> TASK OBJECTIVE: Since the pictures are not wanted, copy only the text of every record exactly.

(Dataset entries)
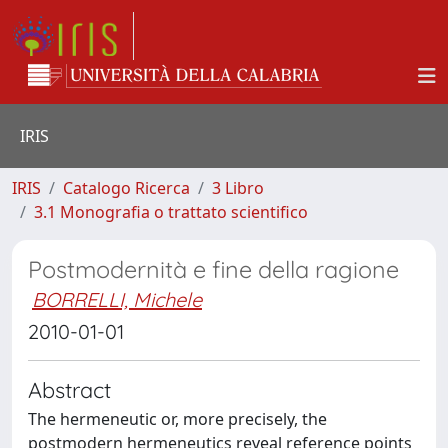
IRIS
IRIS
Catalogo Ricerca
3 Libro
3.1 Monografia o trattato scientifico
Postmodernità e fine della ragione
BORRELLI, Michele
2010-01-01
Abstract
The hermeneutic or, more precisely, the
postmodern hermeneutics reveal reference points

> TASK RESULT:
IRIS
IRIS
Catalogo Ricerca
3 Libro
3.1 Monografia o trattato scientifico
Postmodernità e fine della ragione
BORRELLI, Michele
2010-01-01
Abstract
The hermeneutic or, more precisely, the
postmodern hermeneutics reveal reference points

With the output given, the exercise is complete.